> RECORDED INFORMATION
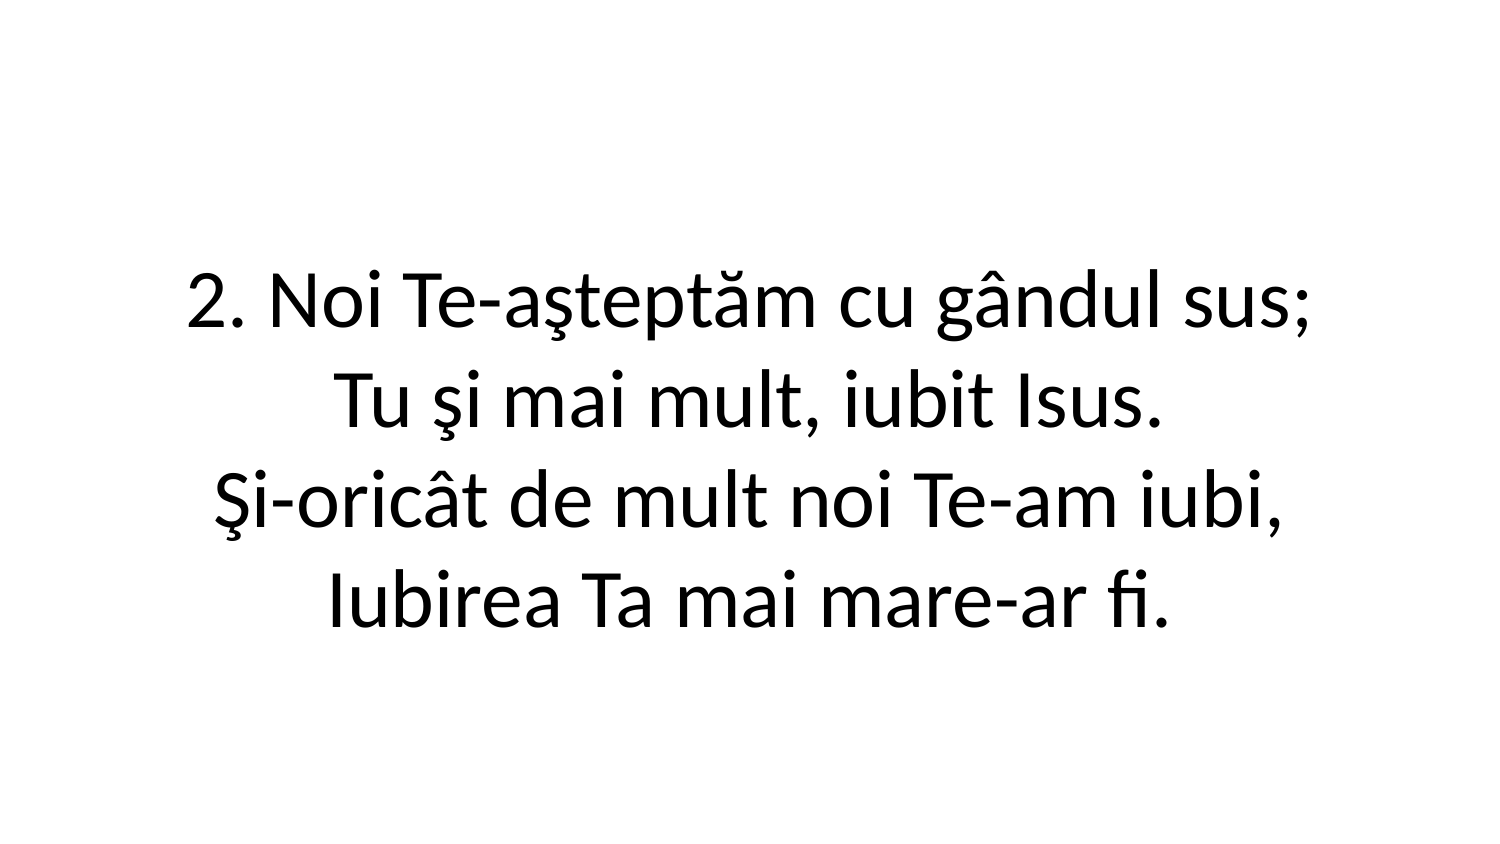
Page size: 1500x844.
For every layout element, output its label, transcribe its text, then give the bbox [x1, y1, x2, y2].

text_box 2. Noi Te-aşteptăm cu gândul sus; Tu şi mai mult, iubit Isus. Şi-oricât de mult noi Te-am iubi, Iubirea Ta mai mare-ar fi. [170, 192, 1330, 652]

* * *

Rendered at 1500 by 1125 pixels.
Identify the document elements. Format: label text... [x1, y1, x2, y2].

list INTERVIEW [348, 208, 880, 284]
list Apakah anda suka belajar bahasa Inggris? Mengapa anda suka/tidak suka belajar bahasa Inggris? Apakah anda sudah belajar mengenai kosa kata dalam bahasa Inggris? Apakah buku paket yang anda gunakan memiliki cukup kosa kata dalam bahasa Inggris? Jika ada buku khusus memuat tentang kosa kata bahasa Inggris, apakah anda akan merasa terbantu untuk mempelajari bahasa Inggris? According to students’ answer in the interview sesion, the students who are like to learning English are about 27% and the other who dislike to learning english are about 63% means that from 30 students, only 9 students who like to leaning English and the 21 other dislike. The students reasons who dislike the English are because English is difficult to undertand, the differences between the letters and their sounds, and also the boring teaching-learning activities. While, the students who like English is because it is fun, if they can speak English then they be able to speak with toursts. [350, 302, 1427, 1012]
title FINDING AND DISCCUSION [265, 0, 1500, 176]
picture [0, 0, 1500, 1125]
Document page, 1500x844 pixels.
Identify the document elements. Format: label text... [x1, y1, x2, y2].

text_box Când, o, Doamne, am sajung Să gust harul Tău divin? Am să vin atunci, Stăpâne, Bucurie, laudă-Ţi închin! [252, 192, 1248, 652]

> TASK
Where a line in the records above contains the string "pixels", return that line.

> EXERCISE OUTPUT
Rendered at 1500 by 1125 pixels.
Document page, 1500x844 pixels.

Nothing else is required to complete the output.